Throughout this book I drew on Karl Barth as metaphor or signifier, particularly his emphasis on the centrality of the biblical turn and its significance for 20th century theology. I had a vague sense that something was still missing. It was not, however, until encountering Douglas J. Hall's short gem, Remembered Voices: Reclaiming the Legacy of “Neo-Orthodoxy” (Louisville, Westminster John Knox Press, 1998) that a fresh idea began to gel in which my own reclamation of the neo-orthodox legacy was the essential third voice for that turn.

In this final chapter I appropriated both something of Hall's and Gary Dorrien's dialectical post-liberal theology and sifted it through my own evangelical prism in arguing that the ontological claims of truth (John 14:6) need to be embraced in faith, without equivocation, in which dialectics, while important, would need to be, in the final analysis, subordinate. That chapter, the one under review here, contains a good deal of discussion on Barth, especially his critical dialogues with Bultmann and Tillich, which I attempt to both lay out fairly, as well as providing a very strong Barthian rejoinder. It is only after all that that I begin to discuss Bonhoeffer and the Niebuhr brothers, teasing out something of the implications of their central arguments, and in the process putting my own "serious" evangelical spin on the interpretation.

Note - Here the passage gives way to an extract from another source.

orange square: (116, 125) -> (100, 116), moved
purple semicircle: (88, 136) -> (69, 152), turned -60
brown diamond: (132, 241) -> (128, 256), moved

The chapter largely closes in bringing up the argument to date through a comparison/contrast between Hall's dialectical theology and Richard Lints' effort to expand evangelical theology almost, in his words, to the breaking point while holding firm to his own identity in evangelical theology. Throughout the entire book, I seek to develop a dynamic encounter between key evangelical, post-liberal and neo-orthodox perspectives in allowing various perspectives to arise that typically do not have much visible contact with each other.

In a nutshell this would be some of my response to your question on why I think this approach is critical. That is, there needs to be some rigorous delineations of these matters, particularly of the biblical and theological issues that do divide, especially over the underlying Christ/culture tensions,as part of the very process of exploring various convergences among these three critical schools of thought; evangelical, post-liberal, and neo-orthodox. I maintain that this is essential work as a basis ultimately of widening the theological circle if the latter ever does become more feasible, but even if not in weaving a thick orthodox strand within some of the core epicenters of contemporary Protestant theology.

For the project I have not sought to go beyond a Protestant construction even as I embrace aspects of Catholic and Eastern Orthodox sensibilities in my own life, of which, over time I would like to be open to in a more enriching way. Rigor first, however, that is what I am sensing in listening to the small still voice of faith in our times--the kairos on my most fallible and heart-felt interpretation through what is intended as a richly constructed Protestant orthodox position grounded firmly in the Incarnation, the Trinity, and the Bible.

I realize my reach extends a great deal further than my grasp. The attempt itself, so I maintain is an essential aspect of working through the issues which contains its own power in opening up new space that which would have existed without the effort.